WHAT TO PRODUCE: Exact reproduction of the listing is required. Pictures are not reproduced.
[Start of section]
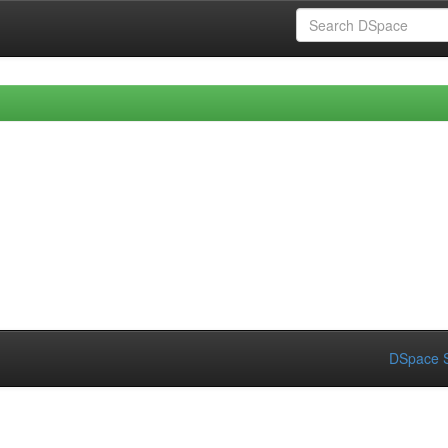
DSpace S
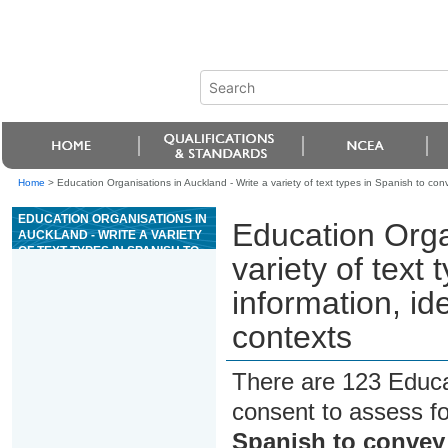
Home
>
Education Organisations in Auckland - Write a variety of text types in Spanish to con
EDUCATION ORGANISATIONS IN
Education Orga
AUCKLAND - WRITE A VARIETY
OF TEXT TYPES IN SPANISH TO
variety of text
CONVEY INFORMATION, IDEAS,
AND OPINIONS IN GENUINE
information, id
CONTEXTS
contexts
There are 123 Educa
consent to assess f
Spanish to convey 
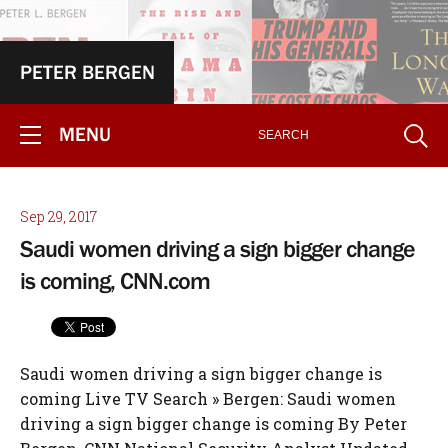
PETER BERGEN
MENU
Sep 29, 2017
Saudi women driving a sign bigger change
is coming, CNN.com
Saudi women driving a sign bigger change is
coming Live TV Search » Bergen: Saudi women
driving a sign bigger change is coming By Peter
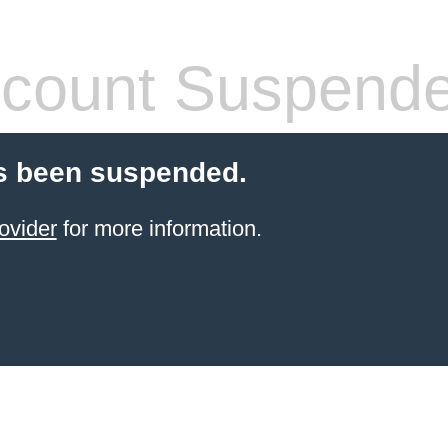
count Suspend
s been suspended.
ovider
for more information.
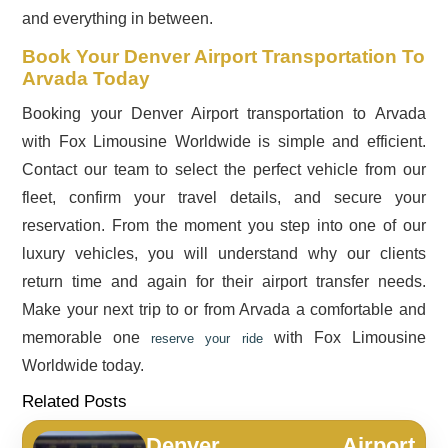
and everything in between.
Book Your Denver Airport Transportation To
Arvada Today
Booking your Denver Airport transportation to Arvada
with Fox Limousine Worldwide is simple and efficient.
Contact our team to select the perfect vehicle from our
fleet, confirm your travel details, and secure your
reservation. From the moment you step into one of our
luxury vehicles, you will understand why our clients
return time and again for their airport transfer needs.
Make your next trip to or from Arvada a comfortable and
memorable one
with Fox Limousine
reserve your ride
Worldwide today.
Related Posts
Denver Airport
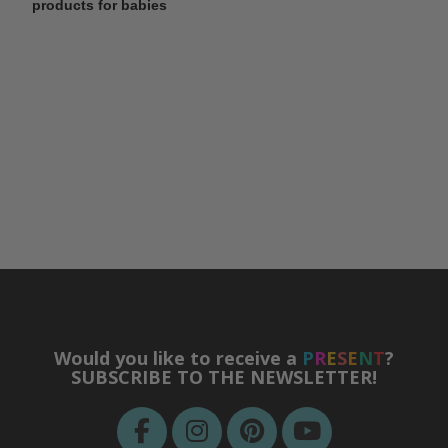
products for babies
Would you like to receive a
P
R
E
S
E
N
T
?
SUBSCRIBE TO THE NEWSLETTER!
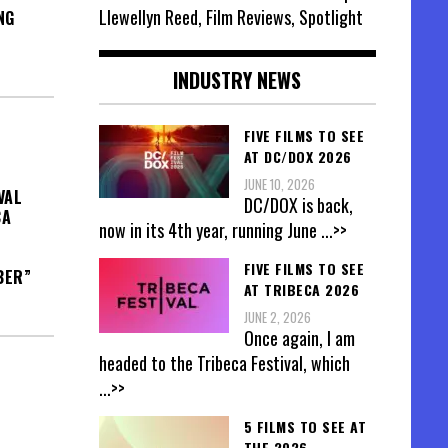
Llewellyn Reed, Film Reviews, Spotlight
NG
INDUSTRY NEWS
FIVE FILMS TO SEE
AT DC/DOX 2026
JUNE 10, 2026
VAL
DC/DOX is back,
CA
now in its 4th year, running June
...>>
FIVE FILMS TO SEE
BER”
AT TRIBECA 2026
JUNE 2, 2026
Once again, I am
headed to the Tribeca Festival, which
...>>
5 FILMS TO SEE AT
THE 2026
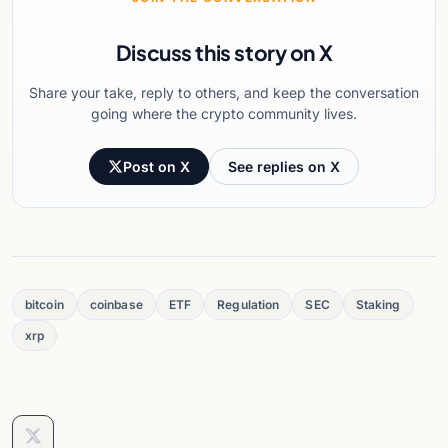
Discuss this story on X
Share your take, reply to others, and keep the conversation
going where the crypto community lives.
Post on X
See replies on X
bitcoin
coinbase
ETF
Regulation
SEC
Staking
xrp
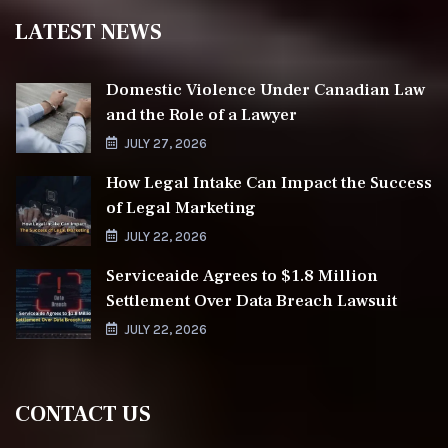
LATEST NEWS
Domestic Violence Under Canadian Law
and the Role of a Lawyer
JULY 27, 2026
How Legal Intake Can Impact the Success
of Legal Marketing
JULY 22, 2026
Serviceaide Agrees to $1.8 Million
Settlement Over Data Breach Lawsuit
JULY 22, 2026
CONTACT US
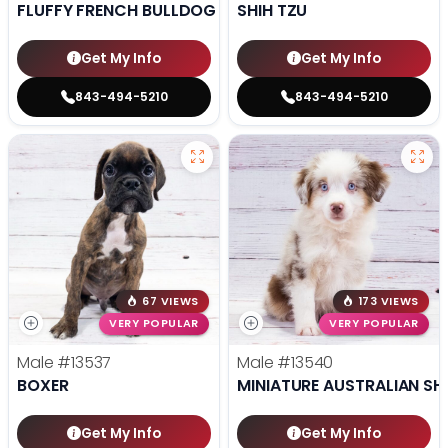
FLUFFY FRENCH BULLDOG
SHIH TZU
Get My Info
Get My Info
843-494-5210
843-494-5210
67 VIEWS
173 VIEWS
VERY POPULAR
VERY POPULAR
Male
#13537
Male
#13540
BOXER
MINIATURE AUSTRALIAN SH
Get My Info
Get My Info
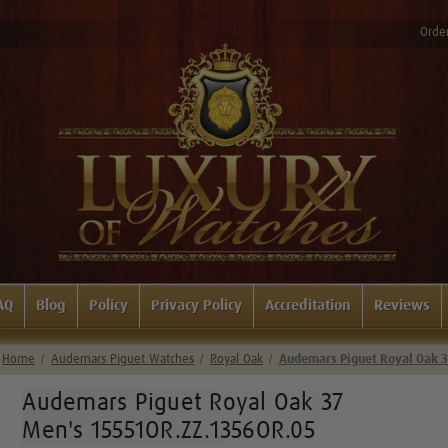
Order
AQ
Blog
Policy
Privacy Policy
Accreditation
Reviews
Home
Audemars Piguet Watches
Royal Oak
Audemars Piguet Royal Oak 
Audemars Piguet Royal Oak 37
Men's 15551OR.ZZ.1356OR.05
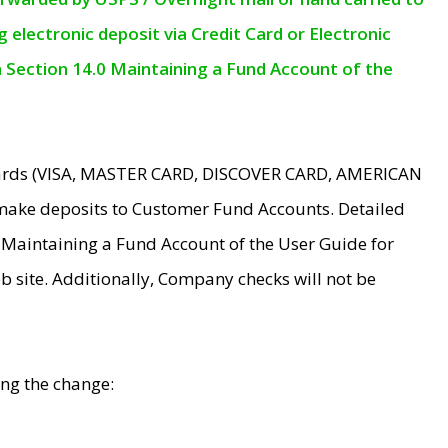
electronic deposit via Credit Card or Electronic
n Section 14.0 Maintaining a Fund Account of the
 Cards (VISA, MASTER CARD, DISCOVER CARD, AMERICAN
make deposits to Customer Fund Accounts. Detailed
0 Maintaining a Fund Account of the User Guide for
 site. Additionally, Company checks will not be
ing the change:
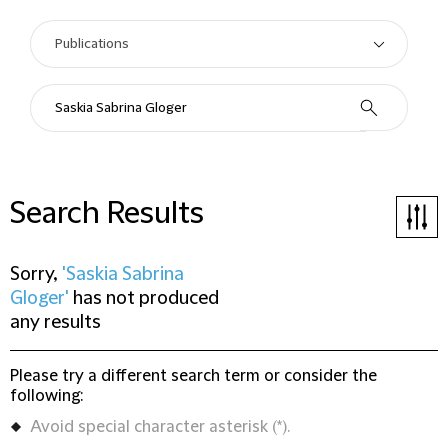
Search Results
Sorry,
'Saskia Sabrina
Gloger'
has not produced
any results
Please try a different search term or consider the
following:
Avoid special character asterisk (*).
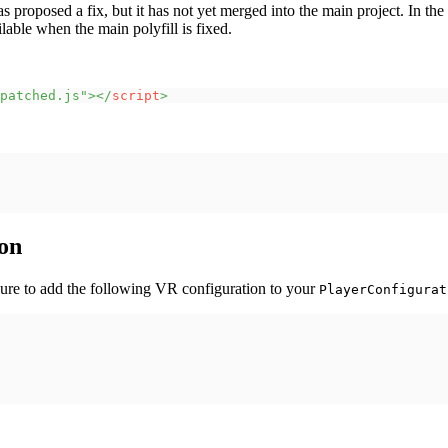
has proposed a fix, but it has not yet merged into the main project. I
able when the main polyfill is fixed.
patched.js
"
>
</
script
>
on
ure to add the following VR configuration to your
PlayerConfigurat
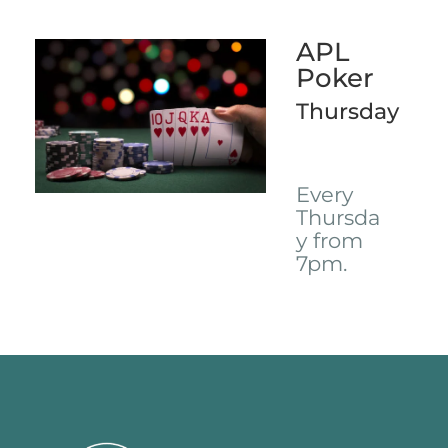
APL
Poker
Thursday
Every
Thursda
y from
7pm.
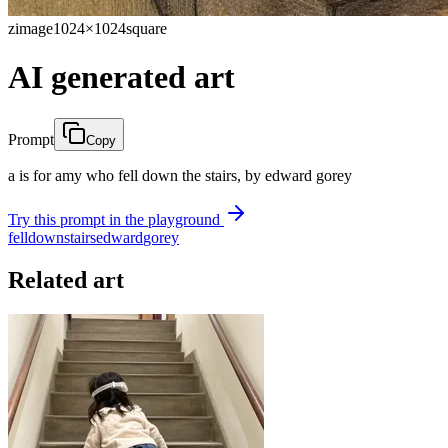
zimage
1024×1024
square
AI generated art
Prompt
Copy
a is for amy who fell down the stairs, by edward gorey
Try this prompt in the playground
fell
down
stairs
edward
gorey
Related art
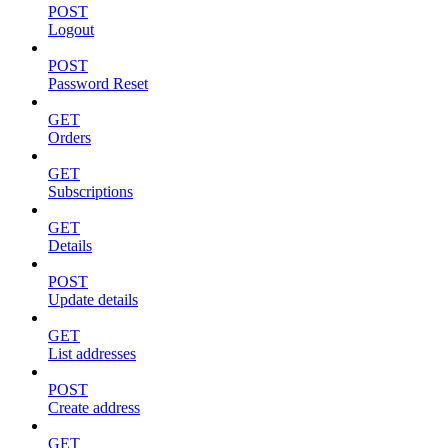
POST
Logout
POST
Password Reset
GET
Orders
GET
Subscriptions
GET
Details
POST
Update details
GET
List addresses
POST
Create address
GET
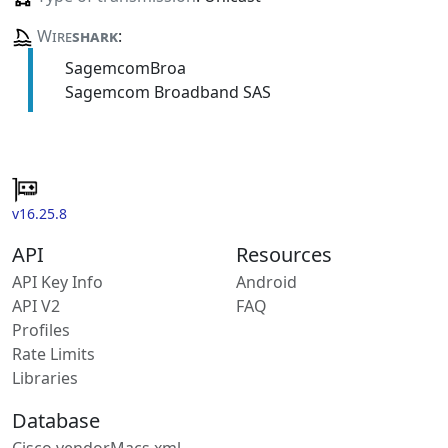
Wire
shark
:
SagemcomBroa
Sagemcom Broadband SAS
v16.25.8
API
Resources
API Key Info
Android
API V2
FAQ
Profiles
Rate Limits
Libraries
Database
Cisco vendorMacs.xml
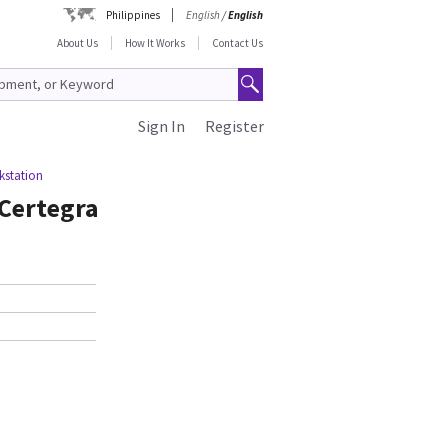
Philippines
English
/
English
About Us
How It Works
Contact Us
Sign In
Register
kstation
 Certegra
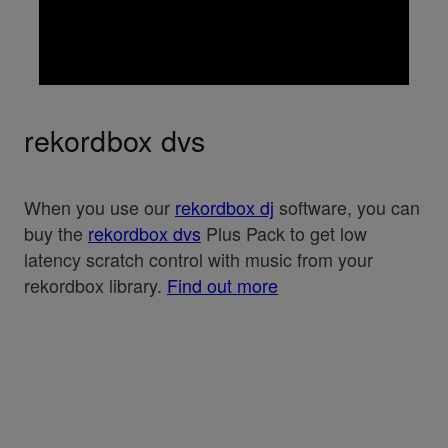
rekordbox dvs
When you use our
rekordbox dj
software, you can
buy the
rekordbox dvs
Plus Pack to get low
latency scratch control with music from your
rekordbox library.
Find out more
[End of section]
ANSWER FOR THE TASK:
DSpace S
Home
>
Education Organisations in Auckland - Write a variety of text types in Spanish to con
EDUCATION ORGANISATIONS IN
Education Orga
AUCKLAND - WRITE A VARIETY
OF TEXT TYPES IN SPANISH TO
variety of text
CONVEY INFORMATION, IDEAS,
AND OPINIONS IN GENUINE
information, id
CONTEXTS
contexts
There are 123 Educa
consent to assess f
Spanish to convey 
PETER BERGEN
MENU
Sep 29, 2017
Saudi women driving a sign bigger change
is coming, CNN.com
Saudi women driving a sign bigger change is
coming Live TV Search » Bergen: Saudi women
driving a sign bigger change is coming By Peter
count Suspend
s been suspended.
ovider
for more information.
and everything in between.
Book Your Denver Airport Transportation To
Arvada Today
Booking your Denver Airport transportation to Arvada
with Fox Limousine Worldwide is simple and efficient.
Contact our team to select the perfect vehicle from our
fleet, confirm your travel details, and secure your
reservation. From the moment you step into one of our
luxury vehicles, you will understand why our clients
return time and again for their airport transfer needs.
Make your next trip to or from Arvada a comfortable and
memorable one
with Fox Limousine
reserve your ride
Worldwide today.
Related Posts
Denver Airport
products for babies
Would you like to receive a
P
R
E
S
E
N
T
?
SUBSCRIBE TO THE NEWSLETTER!
Llewellyn Reed, Film Reviews, Spotlight
NG
INDUSTRY NEWS
FIVE FILMS TO SEE
AT DC/DOX 2026
JUNE 10, 2026
VAL
DC/DOX is back,
CA
now in its 4th year, running June
...>>
FIVE FILMS TO SEE
BER”
AT TRIBECA 2026
JUNE 2, 2026
Once again, I am
headed to the Tribeca Festival, which
...>>
5 FILMS TO SEE AT
THE 2026
Discuss this story on X
Share your take, reply to others, and keep the conversation
going where the crypto community lives.
Post on X
See replies on X
bitcoin
coinbase
ETF
Regulation
SEC
Staking
xrp
LATEST NEWS
Domestic Violence Under Canadian Law
and the Role of a Lawyer
JULY 27, 2026
How Legal Intake Can Impact the Success
of Legal Marketing
JULY 22, 2026
Serviceaide Agrees to $1.8 Million
Settlement Over Data Breach Lawsuit
JULY 22, 2026
CONTACT US
FLUFFY FRENCH BULLDOG
SHIH TZU
Get My Info
Get My Info
843-494-5210
843-494-5210
67 VIEWS
173 VIEWS
VERY POPULAR
VERY POPULAR
Male
#13537
Male
#13540
BOXER
MINIATURE AUSTRALIAN SH
Get My Info
Get My Info
Order
AQ
Blog
Policy
Privacy Policy
Accreditation
Reviews
Home
Audemars Piguet Watches
Royal Oak
Audemars Piguet Royal Oak 
Audemars Piguet Royal Oak 37
Men's 15551OR.ZZ.1356OR.05
electronic deposit via Credit Card or Electronic
n Section 14.0 Maintaining a Fund Account of the
 Cards (VISA, MASTER CARD, DISCOVER CARD, AMERICAN
make deposits to Customer Fund Accounts. Detailed
0 Maintaining a Fund Account of the User Guide for
 site. Additionally, Company checks will not be
ing the change:
Search Results
Sorry,
'Saskia Sabrina
Gloger'
has not produced
any results
Please try a different search term or consider the
following:
Avoid special character asterisk (*).
has proposed a fix, but it has not yet merged into the main project. I
able when the main polyfill is fixed.
patched.js
"
>
</
script
>
on
ure to add the following VR configuration to your
PlayerConfigurat
APL
Poker
Thursday
Every
Thursda
y from
7pm.
zimage
1024×1024
square
AI generated art
Prompt
Copy
a is for amy who fell down the stairs, by edward gorey
Try this prompt in the playground
fell
down
stairs
edward
gorey
Related art
POST
Logout
POST
Password Reset
GET
Orders
GET
Subscriptions
GET
Details
POST
Update details
GET
List addresses
POST
Create address
GET
Wire
shark
:
SagemcomBroa
Sagemcom Broadband SAS
v16.25.8
API
Resources
API Key Info
Android
API V2
FAQ
Profiles
Rate Limits
Libraries
Database
Cisco vendorMacs.xml
Philippines
English
/
English
About Us
How It Works
Contact Us
Sign In
Register
kstation
 Certegra
rekordbox dvs
When you use our
rekordbox dj
software, you can
buy the
rekordbox dvs
Plus Pack to get low
latency scratch control with music from your
rekordbox library.
Find out more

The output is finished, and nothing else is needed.